Monday, May 25, 2009

Salary Range For Mining Engineers

Mining engineers inspect geologically unsafe areas in mining developments.


Mining engineers are at the front line of the industry which supplies the raw materials on which economies run, such as coal, gas, ore and minerals. They conduct surveys of mining, and potential mining, areas to determine the validity and safety of extraction. Mining engineers also fabricate plans for the support systems and mining processes for a particular mine to ensure that the cost of material extraction is allied to maximum safety precautions for mining workers.


Average Salary


For the purposes of its national employment survey carried out in May 2010, the Bureau of Labor Statistics classified mining engineers alongside other geological engineers and those involved in mining safety engineering. It concluded that the mean annual salary across the profession was $87,350, which translates into an hourly pay rate of $41.99. Those in the top 10 percent of earners received over $129,700, while their contemporaries in the bottom 10 percent earned less than $48,950 per year. As of August 2011, Indeed.com put the annual wage for a mining engineer, specifically, at $91,000.


Salary by Industry


According to the bureau's May 2010 figures, the largest numbers of mining engineers worked within architectural, engineering and related services.
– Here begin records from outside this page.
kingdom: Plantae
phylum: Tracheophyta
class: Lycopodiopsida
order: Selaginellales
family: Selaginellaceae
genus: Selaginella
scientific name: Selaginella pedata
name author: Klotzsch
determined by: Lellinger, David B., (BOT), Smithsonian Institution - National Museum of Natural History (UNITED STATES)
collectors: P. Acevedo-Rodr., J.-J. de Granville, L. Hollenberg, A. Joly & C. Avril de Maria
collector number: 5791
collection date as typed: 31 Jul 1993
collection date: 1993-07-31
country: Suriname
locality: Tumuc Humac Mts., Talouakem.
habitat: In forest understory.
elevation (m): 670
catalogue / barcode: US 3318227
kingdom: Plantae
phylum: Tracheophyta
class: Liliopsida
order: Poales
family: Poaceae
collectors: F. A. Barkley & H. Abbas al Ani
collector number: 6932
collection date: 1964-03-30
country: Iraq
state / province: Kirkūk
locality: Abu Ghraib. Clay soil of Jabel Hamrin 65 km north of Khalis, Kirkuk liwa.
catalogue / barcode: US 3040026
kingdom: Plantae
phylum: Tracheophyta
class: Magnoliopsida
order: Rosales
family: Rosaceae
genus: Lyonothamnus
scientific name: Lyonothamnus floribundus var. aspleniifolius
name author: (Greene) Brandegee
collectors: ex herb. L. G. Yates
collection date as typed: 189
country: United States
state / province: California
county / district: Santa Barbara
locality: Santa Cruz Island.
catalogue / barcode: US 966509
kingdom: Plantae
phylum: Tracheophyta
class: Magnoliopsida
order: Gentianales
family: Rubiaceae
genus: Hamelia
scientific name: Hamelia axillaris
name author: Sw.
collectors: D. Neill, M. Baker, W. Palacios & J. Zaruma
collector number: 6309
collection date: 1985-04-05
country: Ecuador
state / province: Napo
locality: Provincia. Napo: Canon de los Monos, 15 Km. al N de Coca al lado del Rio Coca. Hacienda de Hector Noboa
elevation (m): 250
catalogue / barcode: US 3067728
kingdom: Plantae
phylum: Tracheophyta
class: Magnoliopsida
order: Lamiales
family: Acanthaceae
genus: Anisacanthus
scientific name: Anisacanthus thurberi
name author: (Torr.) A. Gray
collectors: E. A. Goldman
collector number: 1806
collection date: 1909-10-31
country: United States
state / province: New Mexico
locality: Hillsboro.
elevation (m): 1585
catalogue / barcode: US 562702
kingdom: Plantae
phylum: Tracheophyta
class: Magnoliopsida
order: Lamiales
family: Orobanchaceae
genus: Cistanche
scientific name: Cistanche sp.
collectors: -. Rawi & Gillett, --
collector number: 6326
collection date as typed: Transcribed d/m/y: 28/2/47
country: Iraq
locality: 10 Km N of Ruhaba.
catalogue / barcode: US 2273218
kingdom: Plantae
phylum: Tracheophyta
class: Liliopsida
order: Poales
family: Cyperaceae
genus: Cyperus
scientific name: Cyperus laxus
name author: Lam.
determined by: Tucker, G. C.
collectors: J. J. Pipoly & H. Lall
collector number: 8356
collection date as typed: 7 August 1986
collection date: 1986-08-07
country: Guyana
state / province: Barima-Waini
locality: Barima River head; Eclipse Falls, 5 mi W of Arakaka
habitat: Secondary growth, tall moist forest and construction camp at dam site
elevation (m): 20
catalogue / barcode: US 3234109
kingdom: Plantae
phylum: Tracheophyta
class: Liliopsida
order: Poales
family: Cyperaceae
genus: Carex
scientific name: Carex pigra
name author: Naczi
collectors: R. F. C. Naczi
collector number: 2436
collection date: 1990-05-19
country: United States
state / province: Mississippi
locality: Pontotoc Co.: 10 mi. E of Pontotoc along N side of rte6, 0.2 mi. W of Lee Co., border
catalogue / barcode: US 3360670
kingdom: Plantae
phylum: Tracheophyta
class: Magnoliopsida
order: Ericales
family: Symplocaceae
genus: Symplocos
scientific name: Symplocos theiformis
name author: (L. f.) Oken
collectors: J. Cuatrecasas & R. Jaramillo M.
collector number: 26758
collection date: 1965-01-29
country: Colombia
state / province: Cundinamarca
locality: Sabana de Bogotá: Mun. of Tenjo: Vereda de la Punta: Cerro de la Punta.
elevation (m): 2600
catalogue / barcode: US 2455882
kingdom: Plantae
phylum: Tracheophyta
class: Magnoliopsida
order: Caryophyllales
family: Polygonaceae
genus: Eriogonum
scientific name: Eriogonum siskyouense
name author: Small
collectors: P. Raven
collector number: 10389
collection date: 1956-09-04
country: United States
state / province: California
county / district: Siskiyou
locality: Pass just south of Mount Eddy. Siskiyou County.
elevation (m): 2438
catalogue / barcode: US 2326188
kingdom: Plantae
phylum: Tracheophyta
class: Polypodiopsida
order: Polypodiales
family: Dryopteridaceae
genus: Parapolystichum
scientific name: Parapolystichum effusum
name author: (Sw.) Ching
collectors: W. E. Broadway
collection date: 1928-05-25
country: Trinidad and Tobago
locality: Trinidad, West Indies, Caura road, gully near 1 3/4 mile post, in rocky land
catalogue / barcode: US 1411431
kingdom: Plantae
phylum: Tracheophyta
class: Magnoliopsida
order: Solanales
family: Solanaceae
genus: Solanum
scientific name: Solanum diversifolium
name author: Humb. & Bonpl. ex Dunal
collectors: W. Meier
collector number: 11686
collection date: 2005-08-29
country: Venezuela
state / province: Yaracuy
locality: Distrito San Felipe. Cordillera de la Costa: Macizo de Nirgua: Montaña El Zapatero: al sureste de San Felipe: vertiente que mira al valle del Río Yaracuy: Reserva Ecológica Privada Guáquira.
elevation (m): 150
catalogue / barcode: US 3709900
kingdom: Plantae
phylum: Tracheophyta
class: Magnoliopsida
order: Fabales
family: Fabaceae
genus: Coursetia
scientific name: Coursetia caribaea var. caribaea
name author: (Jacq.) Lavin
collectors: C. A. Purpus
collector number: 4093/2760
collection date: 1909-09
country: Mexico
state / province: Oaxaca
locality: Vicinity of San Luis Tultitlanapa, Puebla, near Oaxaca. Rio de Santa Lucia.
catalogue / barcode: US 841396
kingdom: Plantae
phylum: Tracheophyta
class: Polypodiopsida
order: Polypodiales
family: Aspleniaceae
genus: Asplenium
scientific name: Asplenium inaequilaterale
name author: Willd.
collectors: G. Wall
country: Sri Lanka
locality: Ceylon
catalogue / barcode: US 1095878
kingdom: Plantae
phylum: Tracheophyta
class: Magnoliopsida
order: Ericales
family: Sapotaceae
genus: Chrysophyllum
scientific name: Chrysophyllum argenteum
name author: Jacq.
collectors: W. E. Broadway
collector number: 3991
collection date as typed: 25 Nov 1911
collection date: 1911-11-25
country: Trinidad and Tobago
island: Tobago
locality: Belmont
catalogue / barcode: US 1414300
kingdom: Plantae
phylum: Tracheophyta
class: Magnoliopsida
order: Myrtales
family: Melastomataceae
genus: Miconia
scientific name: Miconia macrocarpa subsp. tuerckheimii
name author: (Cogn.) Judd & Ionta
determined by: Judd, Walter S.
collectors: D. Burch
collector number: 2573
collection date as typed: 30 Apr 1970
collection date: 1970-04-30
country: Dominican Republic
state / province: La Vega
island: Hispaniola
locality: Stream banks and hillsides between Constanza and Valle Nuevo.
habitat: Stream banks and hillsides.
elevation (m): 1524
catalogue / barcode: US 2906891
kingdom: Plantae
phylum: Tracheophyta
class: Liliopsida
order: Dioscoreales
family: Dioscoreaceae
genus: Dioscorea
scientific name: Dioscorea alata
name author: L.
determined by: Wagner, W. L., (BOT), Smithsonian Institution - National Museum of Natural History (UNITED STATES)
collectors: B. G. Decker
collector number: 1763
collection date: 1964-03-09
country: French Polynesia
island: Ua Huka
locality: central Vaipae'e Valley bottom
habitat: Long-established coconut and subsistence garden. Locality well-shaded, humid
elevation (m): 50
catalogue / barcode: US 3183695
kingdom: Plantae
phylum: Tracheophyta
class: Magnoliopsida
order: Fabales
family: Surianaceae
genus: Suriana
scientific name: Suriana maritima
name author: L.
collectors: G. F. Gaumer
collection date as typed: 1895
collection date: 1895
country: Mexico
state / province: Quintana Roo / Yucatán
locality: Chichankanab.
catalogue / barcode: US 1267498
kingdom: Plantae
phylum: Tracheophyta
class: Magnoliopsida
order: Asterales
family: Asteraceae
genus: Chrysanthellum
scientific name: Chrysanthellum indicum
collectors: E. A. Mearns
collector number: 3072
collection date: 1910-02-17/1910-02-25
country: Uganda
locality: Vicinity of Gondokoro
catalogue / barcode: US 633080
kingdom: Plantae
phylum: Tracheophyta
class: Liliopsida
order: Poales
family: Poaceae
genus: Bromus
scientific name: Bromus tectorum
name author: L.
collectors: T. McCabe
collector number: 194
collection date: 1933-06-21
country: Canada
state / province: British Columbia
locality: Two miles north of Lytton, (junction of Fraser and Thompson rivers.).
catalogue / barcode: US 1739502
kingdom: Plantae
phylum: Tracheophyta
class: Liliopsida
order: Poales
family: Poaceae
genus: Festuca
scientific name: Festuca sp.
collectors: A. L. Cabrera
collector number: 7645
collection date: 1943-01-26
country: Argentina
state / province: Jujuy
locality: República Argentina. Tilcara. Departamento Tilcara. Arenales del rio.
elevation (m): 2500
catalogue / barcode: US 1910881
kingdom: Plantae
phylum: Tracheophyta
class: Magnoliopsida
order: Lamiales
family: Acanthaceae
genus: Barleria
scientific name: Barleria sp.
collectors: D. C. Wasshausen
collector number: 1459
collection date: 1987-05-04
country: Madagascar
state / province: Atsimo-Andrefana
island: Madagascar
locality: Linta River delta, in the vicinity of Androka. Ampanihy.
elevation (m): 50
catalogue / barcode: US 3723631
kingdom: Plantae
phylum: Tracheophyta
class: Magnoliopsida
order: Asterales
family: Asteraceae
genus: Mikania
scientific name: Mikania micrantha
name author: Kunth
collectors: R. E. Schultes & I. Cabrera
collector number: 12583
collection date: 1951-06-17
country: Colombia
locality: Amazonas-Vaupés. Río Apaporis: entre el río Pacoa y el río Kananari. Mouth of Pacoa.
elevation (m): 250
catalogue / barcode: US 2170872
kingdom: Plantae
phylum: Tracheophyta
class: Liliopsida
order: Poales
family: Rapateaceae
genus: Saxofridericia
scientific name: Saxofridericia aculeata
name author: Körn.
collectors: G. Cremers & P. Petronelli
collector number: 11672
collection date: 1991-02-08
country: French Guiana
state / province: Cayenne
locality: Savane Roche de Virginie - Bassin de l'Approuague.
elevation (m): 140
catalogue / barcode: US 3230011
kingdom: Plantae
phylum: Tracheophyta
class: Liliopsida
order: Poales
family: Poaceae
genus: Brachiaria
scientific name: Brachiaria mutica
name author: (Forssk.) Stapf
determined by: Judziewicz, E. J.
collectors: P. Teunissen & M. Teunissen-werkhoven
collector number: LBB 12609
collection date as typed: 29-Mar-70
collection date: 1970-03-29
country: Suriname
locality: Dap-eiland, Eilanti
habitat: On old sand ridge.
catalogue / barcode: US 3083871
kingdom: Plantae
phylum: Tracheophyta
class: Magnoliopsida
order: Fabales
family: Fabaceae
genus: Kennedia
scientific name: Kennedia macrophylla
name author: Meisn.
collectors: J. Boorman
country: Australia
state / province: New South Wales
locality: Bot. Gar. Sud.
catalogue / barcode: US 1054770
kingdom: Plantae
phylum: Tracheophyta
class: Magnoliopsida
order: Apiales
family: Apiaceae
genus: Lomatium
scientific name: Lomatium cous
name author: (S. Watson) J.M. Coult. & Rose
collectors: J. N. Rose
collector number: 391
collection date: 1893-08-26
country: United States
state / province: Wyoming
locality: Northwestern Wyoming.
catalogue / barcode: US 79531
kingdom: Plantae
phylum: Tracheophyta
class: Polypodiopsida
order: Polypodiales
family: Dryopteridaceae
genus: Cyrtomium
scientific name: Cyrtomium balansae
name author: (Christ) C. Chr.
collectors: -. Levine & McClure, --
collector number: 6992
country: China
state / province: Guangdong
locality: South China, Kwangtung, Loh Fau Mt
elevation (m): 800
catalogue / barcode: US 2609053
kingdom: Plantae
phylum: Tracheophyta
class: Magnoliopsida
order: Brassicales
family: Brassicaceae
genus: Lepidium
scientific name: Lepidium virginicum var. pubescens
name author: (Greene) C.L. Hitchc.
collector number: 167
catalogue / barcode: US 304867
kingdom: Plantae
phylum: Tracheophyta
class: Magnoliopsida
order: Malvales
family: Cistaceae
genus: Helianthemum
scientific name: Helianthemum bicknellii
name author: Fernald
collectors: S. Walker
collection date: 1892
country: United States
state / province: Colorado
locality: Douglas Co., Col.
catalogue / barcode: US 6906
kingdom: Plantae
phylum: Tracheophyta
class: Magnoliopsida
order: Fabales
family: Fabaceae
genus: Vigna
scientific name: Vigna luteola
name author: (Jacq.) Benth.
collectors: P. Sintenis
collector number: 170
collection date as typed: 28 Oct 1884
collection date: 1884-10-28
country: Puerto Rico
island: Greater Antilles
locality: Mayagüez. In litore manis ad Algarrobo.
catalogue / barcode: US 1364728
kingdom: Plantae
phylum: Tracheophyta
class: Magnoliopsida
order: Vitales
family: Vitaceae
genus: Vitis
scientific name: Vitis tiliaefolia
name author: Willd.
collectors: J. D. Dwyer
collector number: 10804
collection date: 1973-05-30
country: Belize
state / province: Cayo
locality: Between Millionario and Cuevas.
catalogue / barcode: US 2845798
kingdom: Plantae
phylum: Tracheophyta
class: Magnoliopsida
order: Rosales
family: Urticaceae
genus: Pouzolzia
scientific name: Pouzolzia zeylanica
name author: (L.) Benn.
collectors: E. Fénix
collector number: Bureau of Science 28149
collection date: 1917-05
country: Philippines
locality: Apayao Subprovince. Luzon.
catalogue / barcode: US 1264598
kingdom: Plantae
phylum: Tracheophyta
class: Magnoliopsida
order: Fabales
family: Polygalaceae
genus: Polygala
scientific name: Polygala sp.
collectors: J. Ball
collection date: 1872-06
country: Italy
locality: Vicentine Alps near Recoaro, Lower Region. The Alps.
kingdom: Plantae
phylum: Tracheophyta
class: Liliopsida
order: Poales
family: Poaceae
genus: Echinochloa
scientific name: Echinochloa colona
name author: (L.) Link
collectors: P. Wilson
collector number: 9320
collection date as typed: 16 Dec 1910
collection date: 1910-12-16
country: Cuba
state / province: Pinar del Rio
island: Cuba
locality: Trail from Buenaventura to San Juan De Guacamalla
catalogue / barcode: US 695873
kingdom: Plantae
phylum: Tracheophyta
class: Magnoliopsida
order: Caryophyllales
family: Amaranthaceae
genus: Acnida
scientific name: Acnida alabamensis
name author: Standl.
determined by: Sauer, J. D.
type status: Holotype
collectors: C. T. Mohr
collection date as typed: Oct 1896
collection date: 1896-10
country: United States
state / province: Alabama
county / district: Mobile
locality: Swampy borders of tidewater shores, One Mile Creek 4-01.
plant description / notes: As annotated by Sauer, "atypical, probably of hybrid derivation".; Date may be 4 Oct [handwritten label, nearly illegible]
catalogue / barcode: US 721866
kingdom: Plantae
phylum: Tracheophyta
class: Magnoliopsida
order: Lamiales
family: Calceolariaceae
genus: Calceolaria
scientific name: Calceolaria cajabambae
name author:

It gave the yearly wage for this sector of the industry as $86,030. Pay levels differed between types of mining. Individuals working in oil and gas extraction earned a mean wage of $116,280. This compares with mean wages of $83,650 for metal ore mining and $80,060 for engineers involved in the extraction of coal. Petroleum and coal products manufacturing paid a mean salary of $105,850, while engineers employed within non-metallic mineral mining and quarrying earned $76,090 per year.


Salary by Location


Location also impacts a mining engineer's salary. The bureau listed Illinois as the state in which, across all industry sectors, an engineer was likely to receive the highest wages, with a yearly mean salary of $119,870. California and Texas were also comparatively lucrative states, with respective mean earnings of $115,660 and $111,060 annually. Alaska and Colorado were reported to have similar wages levels -- $94,820 and $93,880, respectively -- while Pennsylvania was among the states with the lowest levels of pay, at a mean salary of $64,010.


Outlook


The Bureau of Labor Statistics predicts that employment opportunities for mining engineers will increase by approximately 15 percent over the decade from 2008 to 2018. This compares with a projected growth rate of between 7 percent and 13 percent across all occupations in the country. Demand for minerals and natural resources is expected to rise, and this, coupled with the large numbers of engineers predicted to retire from the profession and whose positions will need to be filled, will create numerous vacancies. Wage levels for the occupation should remain very competitive.